_Task requirements:_
Give the lines of the data below as a Markdown table with the columns "Row" and "Text", numbering each row and leaving out blank lines. Begin at the line that contains "All baths are equipped" and stop after the line that contains "Spacious green belt".

_Raw data:_
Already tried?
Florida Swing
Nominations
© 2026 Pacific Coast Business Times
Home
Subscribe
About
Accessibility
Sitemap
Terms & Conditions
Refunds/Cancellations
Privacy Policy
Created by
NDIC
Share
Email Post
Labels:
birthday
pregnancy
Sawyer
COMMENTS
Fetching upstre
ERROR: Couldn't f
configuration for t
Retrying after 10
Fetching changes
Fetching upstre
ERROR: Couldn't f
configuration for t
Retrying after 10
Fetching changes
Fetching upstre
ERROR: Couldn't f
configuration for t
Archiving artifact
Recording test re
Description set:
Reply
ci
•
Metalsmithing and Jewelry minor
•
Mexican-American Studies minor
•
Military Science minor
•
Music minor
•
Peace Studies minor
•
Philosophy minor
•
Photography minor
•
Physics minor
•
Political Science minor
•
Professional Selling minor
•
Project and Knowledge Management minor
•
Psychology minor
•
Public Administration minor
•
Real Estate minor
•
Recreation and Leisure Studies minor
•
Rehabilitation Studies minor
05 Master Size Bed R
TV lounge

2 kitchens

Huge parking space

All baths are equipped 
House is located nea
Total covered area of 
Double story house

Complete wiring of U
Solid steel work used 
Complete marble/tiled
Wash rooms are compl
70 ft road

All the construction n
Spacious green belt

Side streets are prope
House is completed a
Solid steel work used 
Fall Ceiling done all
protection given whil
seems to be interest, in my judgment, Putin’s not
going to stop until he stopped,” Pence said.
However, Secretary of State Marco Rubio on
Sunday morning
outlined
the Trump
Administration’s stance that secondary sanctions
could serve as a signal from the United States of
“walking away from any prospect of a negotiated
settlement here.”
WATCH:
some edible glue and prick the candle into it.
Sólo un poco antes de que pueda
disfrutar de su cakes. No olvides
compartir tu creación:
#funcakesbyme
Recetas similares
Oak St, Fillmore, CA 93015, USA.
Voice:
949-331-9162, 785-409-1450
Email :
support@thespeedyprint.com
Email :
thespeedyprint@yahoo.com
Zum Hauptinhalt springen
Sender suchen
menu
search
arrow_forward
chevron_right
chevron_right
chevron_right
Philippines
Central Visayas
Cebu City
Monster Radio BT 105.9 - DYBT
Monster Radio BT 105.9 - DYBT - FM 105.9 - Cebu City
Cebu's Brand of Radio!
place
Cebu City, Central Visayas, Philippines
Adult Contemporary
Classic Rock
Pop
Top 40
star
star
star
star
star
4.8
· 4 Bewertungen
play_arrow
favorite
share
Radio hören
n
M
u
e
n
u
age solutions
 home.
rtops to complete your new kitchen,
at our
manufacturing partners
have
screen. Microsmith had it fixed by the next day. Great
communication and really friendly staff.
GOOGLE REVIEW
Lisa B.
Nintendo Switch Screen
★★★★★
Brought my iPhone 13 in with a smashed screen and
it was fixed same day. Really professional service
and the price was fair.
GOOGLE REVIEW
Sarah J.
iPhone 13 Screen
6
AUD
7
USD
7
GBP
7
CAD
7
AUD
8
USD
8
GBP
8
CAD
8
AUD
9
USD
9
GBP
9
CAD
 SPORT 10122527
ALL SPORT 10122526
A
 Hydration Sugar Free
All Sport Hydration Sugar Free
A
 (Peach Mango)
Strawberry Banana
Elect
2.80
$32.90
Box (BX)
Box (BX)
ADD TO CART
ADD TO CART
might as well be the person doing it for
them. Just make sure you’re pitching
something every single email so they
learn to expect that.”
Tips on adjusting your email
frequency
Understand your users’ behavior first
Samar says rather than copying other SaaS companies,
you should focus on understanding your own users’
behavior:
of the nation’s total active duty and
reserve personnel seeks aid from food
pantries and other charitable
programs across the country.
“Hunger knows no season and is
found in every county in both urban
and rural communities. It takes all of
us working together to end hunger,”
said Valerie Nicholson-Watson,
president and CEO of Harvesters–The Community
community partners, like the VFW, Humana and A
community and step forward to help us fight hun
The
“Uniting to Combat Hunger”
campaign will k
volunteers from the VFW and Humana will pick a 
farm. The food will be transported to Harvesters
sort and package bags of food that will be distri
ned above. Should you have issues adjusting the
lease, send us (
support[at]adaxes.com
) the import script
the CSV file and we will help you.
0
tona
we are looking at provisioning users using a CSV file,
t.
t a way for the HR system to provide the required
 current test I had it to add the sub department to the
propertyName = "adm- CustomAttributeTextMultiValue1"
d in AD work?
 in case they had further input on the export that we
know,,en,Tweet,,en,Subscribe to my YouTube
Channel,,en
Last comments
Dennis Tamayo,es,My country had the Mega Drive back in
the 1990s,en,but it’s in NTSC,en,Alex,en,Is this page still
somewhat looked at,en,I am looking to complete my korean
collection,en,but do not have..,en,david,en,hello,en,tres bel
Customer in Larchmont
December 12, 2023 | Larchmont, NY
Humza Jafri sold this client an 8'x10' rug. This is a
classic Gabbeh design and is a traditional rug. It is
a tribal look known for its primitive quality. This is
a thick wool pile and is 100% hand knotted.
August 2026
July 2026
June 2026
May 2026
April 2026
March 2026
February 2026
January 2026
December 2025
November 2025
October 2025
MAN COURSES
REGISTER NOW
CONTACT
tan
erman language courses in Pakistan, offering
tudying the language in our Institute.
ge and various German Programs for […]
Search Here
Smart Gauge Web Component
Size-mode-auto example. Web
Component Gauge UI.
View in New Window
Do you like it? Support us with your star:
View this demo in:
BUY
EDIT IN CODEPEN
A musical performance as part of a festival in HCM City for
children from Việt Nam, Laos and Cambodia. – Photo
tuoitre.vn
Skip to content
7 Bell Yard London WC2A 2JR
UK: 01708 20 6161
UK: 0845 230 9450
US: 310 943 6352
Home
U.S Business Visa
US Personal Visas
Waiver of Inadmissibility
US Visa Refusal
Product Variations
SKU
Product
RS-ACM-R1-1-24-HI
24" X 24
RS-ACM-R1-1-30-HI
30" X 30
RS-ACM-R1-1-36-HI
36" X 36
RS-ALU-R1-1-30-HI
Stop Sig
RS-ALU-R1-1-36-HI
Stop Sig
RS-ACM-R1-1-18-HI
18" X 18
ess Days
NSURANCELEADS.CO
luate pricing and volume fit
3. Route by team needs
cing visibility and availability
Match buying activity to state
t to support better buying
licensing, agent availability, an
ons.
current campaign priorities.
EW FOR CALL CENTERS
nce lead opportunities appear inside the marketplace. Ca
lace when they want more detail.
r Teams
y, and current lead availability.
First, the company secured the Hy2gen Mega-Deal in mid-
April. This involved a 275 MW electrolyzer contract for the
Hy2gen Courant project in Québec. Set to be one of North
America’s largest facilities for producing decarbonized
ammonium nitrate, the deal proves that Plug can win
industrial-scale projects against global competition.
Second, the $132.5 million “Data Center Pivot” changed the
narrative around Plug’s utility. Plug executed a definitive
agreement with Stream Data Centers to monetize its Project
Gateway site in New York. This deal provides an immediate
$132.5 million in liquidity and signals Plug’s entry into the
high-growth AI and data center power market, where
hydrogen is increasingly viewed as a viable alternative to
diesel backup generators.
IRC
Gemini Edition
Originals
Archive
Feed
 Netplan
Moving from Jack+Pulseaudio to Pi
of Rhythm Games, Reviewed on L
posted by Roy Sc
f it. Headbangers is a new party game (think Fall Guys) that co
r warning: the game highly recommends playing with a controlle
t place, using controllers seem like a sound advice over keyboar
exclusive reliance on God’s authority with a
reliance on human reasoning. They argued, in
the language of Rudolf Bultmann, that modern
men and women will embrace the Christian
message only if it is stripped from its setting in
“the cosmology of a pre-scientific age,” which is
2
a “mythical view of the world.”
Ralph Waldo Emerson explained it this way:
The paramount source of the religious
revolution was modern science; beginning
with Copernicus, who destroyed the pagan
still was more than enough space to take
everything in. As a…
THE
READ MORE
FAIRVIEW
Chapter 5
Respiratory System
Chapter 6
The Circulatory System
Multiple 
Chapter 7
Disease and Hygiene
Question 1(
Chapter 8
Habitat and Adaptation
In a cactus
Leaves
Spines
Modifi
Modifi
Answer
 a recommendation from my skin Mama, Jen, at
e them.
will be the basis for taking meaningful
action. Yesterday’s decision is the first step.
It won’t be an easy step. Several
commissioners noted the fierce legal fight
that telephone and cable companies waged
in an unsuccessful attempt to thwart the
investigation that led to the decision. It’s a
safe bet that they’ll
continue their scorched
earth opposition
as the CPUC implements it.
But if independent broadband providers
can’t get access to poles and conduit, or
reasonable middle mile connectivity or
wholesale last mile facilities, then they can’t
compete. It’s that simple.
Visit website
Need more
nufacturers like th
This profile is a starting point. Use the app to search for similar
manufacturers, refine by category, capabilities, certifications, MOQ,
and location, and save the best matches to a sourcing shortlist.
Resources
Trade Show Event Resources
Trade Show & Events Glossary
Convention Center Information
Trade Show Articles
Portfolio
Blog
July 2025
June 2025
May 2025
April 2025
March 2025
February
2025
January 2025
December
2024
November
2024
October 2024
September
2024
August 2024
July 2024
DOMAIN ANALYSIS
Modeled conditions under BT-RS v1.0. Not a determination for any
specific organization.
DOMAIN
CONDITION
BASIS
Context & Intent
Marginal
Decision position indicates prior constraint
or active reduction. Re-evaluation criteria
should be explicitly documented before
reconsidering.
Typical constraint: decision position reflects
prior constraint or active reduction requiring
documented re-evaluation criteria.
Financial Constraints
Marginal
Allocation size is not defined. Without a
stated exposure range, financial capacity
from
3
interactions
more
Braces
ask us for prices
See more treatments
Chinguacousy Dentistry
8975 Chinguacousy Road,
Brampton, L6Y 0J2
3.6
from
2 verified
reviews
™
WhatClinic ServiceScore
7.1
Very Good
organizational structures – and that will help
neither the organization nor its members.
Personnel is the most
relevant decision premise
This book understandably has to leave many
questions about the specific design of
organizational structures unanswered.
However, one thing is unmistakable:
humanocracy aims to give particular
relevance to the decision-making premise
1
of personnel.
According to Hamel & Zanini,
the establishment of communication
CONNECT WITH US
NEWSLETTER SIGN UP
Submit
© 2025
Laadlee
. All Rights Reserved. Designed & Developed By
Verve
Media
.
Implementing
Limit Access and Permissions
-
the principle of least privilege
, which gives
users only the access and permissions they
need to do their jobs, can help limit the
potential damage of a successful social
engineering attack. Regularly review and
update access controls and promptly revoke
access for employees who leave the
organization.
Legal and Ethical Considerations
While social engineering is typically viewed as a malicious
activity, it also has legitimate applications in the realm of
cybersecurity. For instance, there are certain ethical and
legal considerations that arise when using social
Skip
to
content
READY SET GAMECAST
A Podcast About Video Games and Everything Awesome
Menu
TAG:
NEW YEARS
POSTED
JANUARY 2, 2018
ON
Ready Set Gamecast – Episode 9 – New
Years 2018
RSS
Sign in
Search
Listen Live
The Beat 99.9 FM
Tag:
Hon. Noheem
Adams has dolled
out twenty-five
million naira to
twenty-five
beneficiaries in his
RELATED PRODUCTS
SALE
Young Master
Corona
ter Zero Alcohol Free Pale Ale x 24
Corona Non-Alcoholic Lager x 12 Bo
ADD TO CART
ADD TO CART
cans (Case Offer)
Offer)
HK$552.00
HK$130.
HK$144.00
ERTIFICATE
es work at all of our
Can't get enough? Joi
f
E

_Result:_
| Row | Text |
|---|---|
| 1 | All baths are equipped  |
| 2 | House is located nea |
| 3 | Total covered area of  |
| 4 | Double story house |
| 5 | Complete wiring of U |
| 6 | Solid steel work used  |
| 7 | Complete marble/tiled |
| 8 | Wash rooms are compl |
| 9 | 70 ft road |
| 10 | All the construction n |
| 11 | Spacious green belt |